What I'm probably going to do is place it on wooden stakes so it's stabilized, but make it so that the model can be removed. Hopefully the judges can figure out how to put the model back onto the support.

Should I color-code the helices and beta sheets on my Toober, and then label the respective colors on the note card? I'm not sure how well the colors would show up and the rubric didn't have anything about coloring the secondary structures. Will the judges assume where the structures are or do I have to show them?

[Phenylethylamine]

Should I color-code the helices and beta sheets on my Toober, and then label the respective colors on the note card? I'm not sure how well the colors would show up and the rubric didn't have anything about coloring the secondary structures. Will the judges assume where the structures are or do I have to show them?

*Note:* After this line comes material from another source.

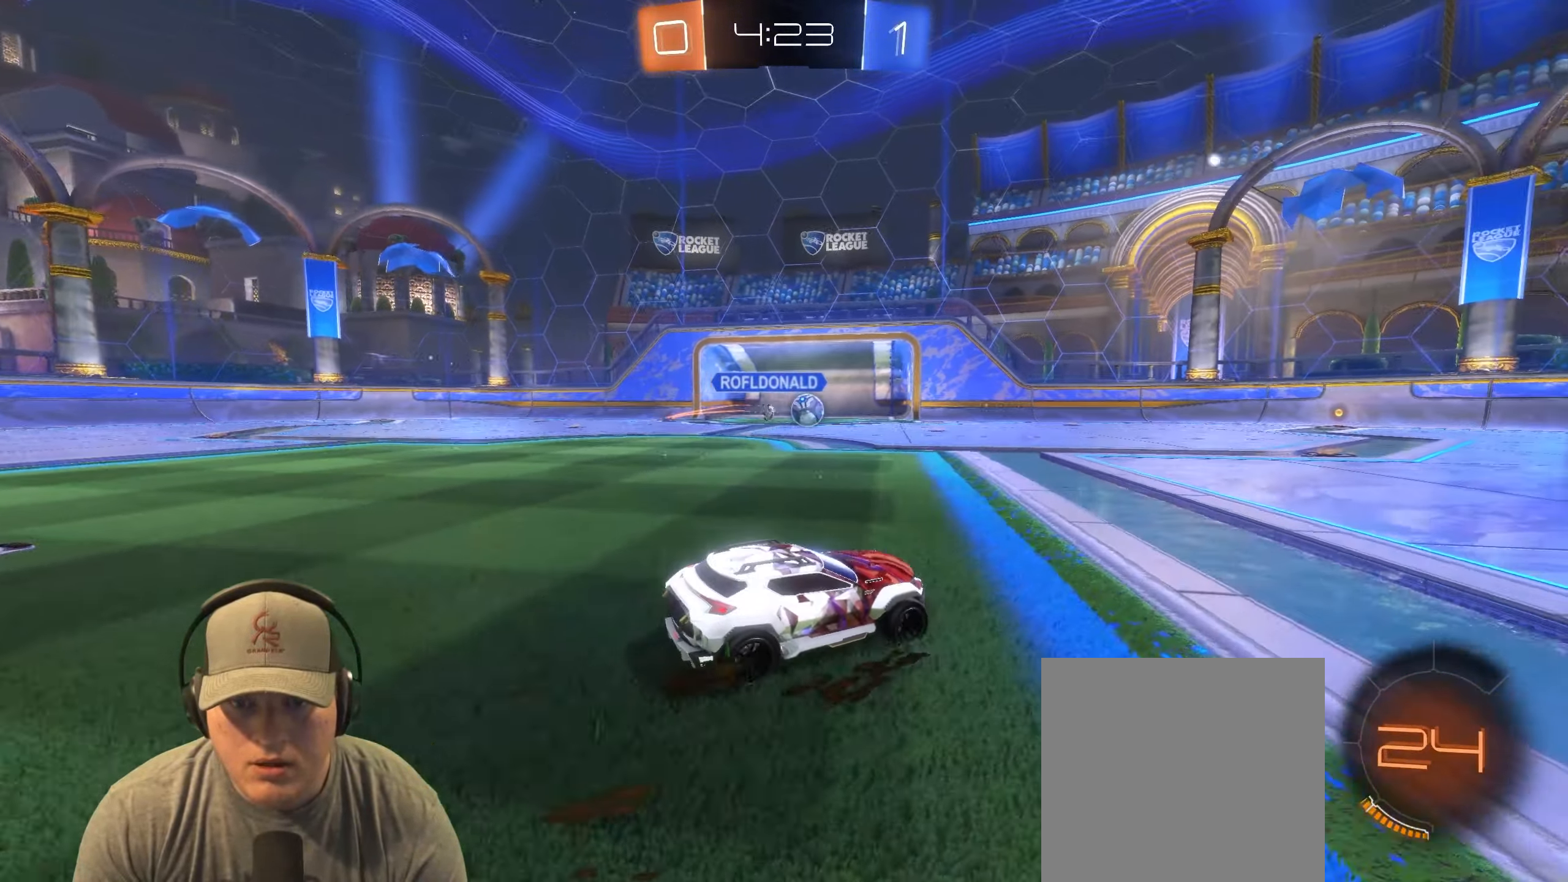
{"buttons": ["R1", "R2"], "left_stick": "center", "events": [[33, "R1", "down"], [67, "left_stick", "right"], [250, "left_stick", "center"], [383, "left_stick", "right"], [483, "left_stick", "center"]]}
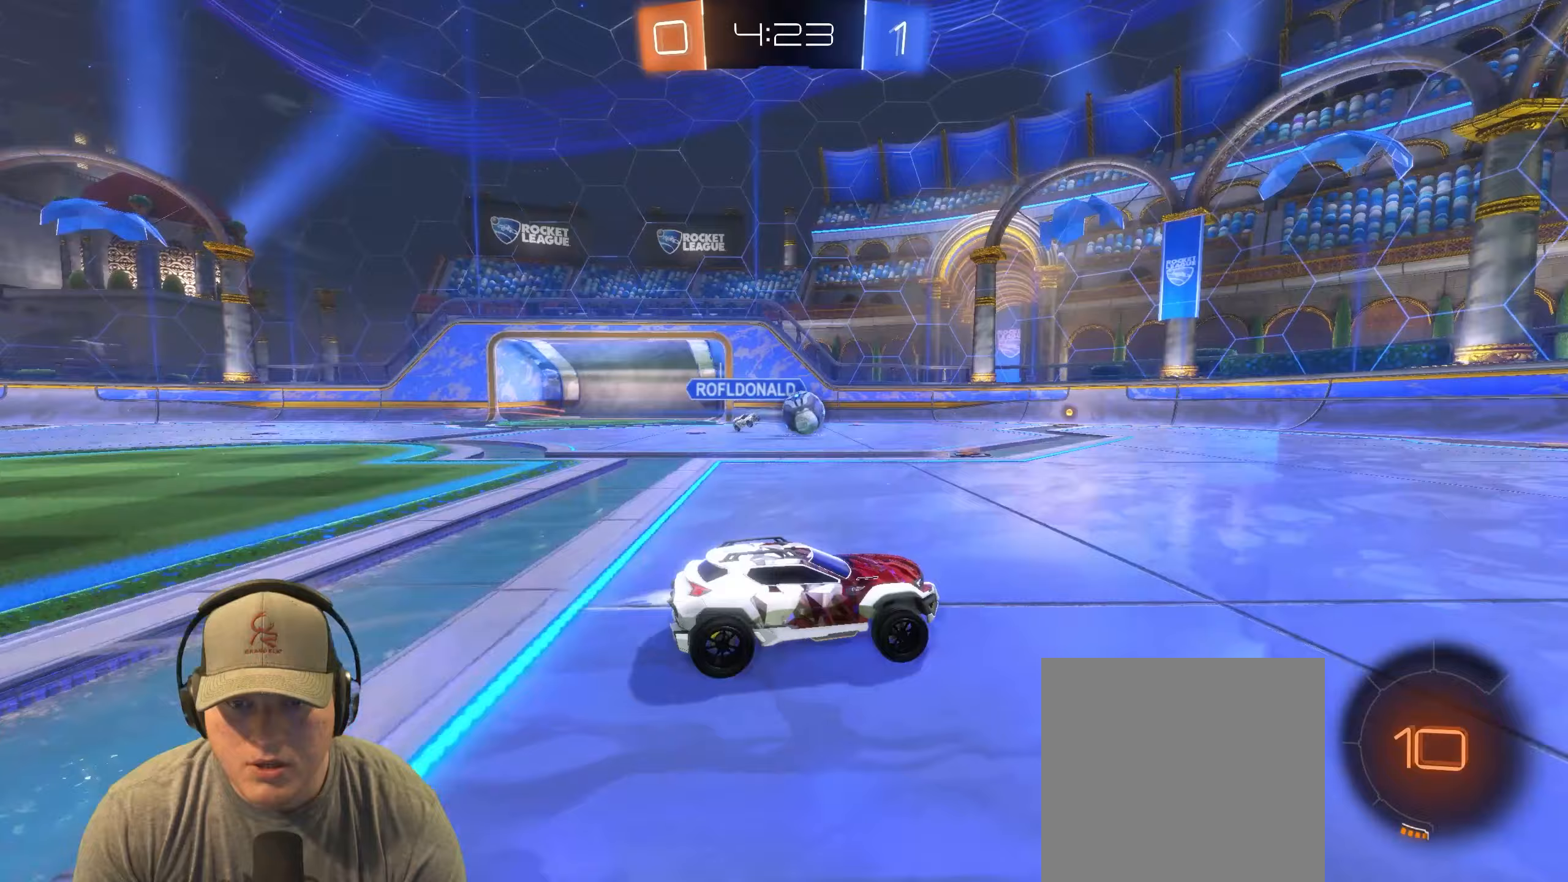
{"buttons": ["R1", "R2"], "left_stick": "center", "events": []}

If your alpha helices are correctly twisted and your beta sheets appropriately kinked, the judges should be able to figure out what's what, and you don't have to specifically color the secondary structures. That being said, I can't think of any particular reason why you couldn't color them; it might serve as insurance to make sure the judges know that's supposed to be a beta sheet if the structures get a little squished or aren't folded quite clearly enough. On the other hand, they might say that just coloring them isn't enough, so if they can't clearly see the folds you don't get credit anyway. Based on last year's national prebuild rubric, it seems like they're pretty strict about the secondary structures being folded exactly.

TL;DR You can color the secondary structures or not color them, but make sure you've folded them accurately either way.

Does anybody know how to view regions of polar and nonpolar on the protein? I couldn't figure out how to do this in Jmol and I think it would be a good creative addition.

Display polar
Display not polar

Or

Hide not polar
Hide polar

Or

Restrict polar
Restrict not polar

The first two sets are functionally identical and can be reversed using display all or undo. The last set can only be reversed using undo.

These all work, but they cause everything else to disappear. If you want to display polar/nonpolar sidechains without affecting the rest of your model, try:

select polar and sidechain
wireframe [number]

The number is the radius of the wireframe; I usually use 200. If you don't put in a number, the sidechains will show up as thin lines.